* **Required tasks**:
[1] According to the ADBench description, how many experiments does the benchmark conduct?
[2] Copy the stretch of the ADBench description from "ADBench is (to" through "of data corruptions.", keeping every word unchanged.
[3] Proceed with the description of the ADBench anomaly detection benchmark, writing on from the point where it stops.

ADBench is (to our best knowledge) the most comprehensive tabular anomaly detection benchmark, where we analyze the performance of 30 anomaly detection algorithms on 57 datasets (where we introduced 10 new datasets). By analyzing both research needs and deployment requirements in industry, ADBench conducts 98,436 experiments with three major angles:
- the effect of supervision (e.g., ground truth labels) by including 14 unsupervised, 7 semi-supervised, and 9 supervised methods;
- algorithm performance under different types of anomalies by simulating the environments with 4 types of anomalies; and
- algorithm robustness and stability under 3 settings of data corruptions.

* **Source material**:
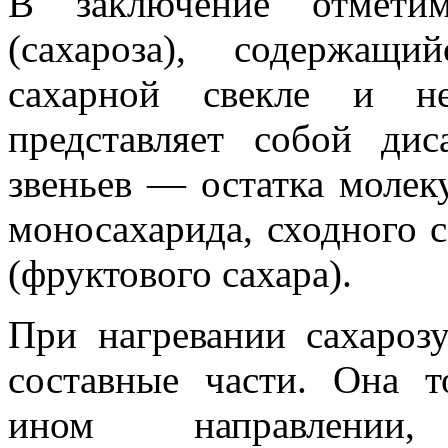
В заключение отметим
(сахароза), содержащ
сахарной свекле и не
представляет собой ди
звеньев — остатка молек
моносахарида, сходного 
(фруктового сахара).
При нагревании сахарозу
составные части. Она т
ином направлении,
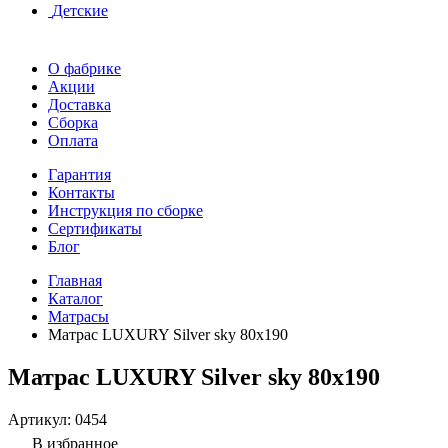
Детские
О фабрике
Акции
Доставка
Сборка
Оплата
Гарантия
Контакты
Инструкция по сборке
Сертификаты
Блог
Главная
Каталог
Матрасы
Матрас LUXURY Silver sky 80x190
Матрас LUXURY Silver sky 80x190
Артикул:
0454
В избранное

---

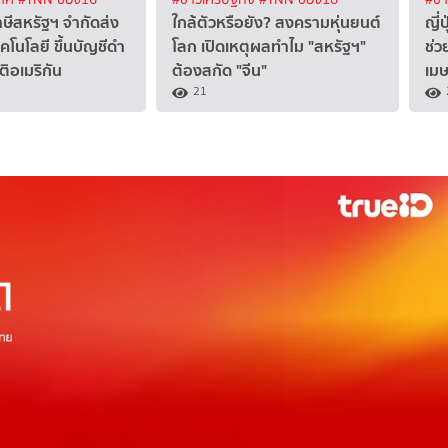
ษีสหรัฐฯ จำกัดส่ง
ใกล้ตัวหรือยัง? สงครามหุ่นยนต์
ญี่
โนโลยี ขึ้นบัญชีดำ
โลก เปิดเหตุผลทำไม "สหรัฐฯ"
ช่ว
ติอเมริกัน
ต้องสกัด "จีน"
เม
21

* **Answer set**:
[1] 98,436 experiments.

[2]
ADBench is (to our best knowledge) the most comprehensive tabular anomaly detection benchmark, where we analyze the performance of 30 anomaly detection algorithms on 57 datasets (where we introduced 10 new datasets). By analyzing both research needs and deployment requirements in industry, ADBench conducts 98,436 experiments with three major angles:
- the effect of supervision (e.g., ground truth labels) by including 14 unsupervised, 7 semi-supervised, and 9 supervised methods;
- algorithm performance under different types of anomalies by simulating the environments with 4 types of anomalies; and
- algorithm robustness and stability under 3 settings of data corruptions.

[3]
Key Takeaways in 1 Minute:
- :bangbang: surprisingly none of the benchmarked unsupervised algorithms is statistically better than others, emphasizing the importance of algorithm selection;
- :bangbang: with merely 1% labeled anomalies, most semi-supervised methods can outperform the best unsupervised method, justifying the importance of supervision;
- in controlled environments, we observe that best unsupervised methods for specific types of anomalies are even better than semi- and fully-supervised methods, revealing the necessity of understanding data characteristics;
- semi-supervised methods show potential in achieving robustness in noisy and corrupted data, possibly due to their efficiency in using labels and feature selection;
- :interrobang: and many more can be found in our papers (Section 4)
The Figure below provides an overview of our proposed ADBench (see our paper for details).
How to use ADBench?
We envision three primary usages of ADBench:
- Have better understanding of anomaly detection algorithms: please read our paper for details.
- Conduct future research on anomaly detection: we list 4 important future research questions in the paper--see Section 4 to see some thoughts!
- Access rich algorithm implementation and datasets: see details below for how to use them
- Benchmark your anomaly detection algorithms: see notebook for instruction.
We provide full guidance of ADBench in the notebook.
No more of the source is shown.